Pictured people or hands with joints:

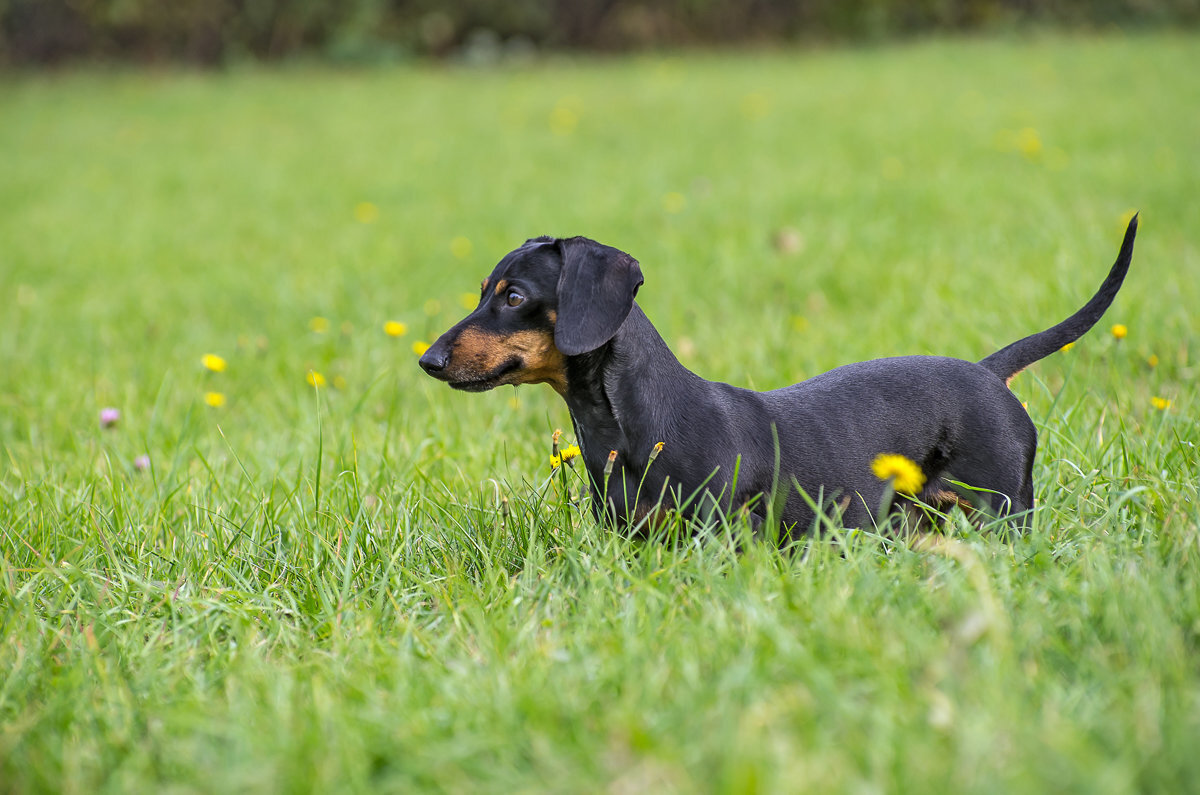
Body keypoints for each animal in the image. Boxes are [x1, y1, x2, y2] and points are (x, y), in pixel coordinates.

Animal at [424, 218, 1142, 538]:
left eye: (515, 296)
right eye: (486, 290)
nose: (427, 360)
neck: (630, 430)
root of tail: (987, 373)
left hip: (1003, 508)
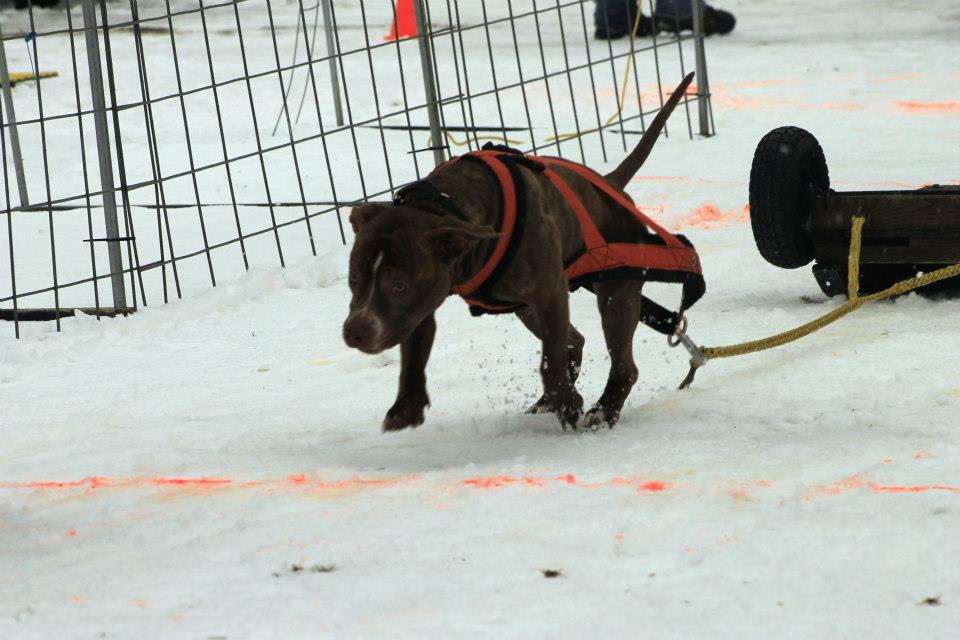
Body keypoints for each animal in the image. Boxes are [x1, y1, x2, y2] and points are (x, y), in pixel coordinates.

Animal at [344, 72, 696, 432]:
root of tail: (610, 184)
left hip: (615, 292)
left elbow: (550, 360)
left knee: (621, 363)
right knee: (575, 341)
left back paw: (603, 410)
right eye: (354, 279)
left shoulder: (550, 291)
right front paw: (408, 406)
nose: (355, 331)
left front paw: (568, 403)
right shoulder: (424, 302)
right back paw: (551, 402)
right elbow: (413, 357)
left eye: (399, 285)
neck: (446, 203)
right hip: (525, 307)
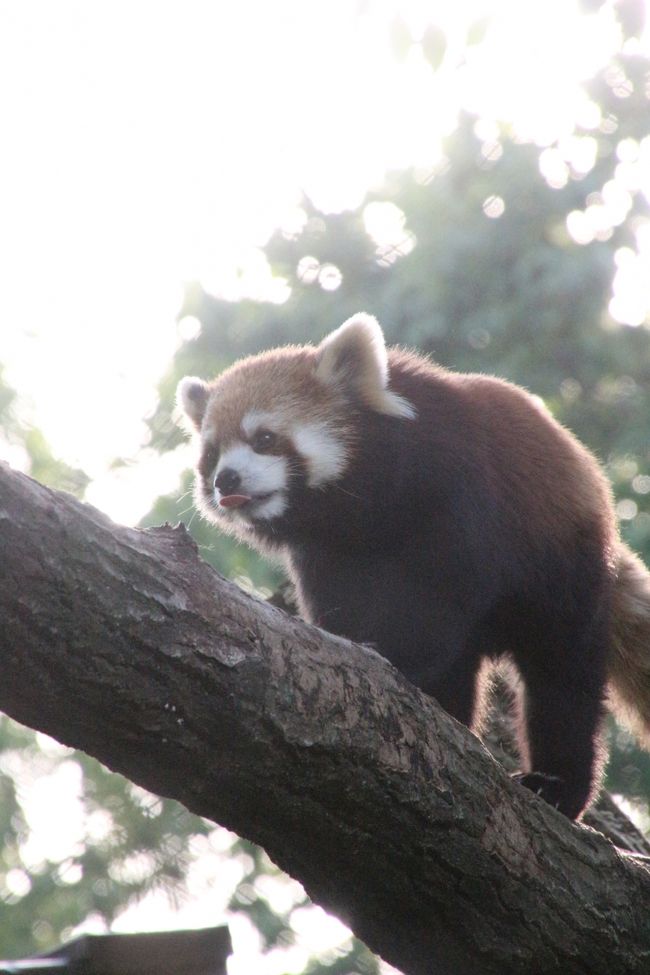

**HOW TO COMPLETE THIS TASK**
Each entry needs to be retyped exactly; the pictures stay out.

**RESULT OF THE TASK**
Body keypoints for each animal in the image. Boxes are [x1, y1, x2, y2] and points are (x, y), in pixel coordinates.

Animal at [424, 218, 1142, 538]:
left eye: (515, 296)
right eye: (486, 290)
nose: (427, 360)
neck: (630, 430)
root of tail: (987, 373)
left hip: (1003, 508)
Body keypoints for each animal in the image. Boxes are [x1, y1, x2, y2] and points are (x, y), in pixel coordinates.

Animal at [344, 72, 696, 432]:
root of tail: (610, 184)
left hip: (615, 292)
left elbow: (550, 360)
left knee: (621, 363)
right knee: (575, 341)
left back paw: (603, 410)
right eye: (354, 279)
left shoulder: (550, 291)
right front paw: (408, 406)
nose: (355, 331)
left front paw: (568, 403)
right shoulder: (424, 302)
right back paw: (551, 402)
right elbow: (413, 357)
left eye: (399, 285)
neck: (446, 203)
right hip: (525, 307)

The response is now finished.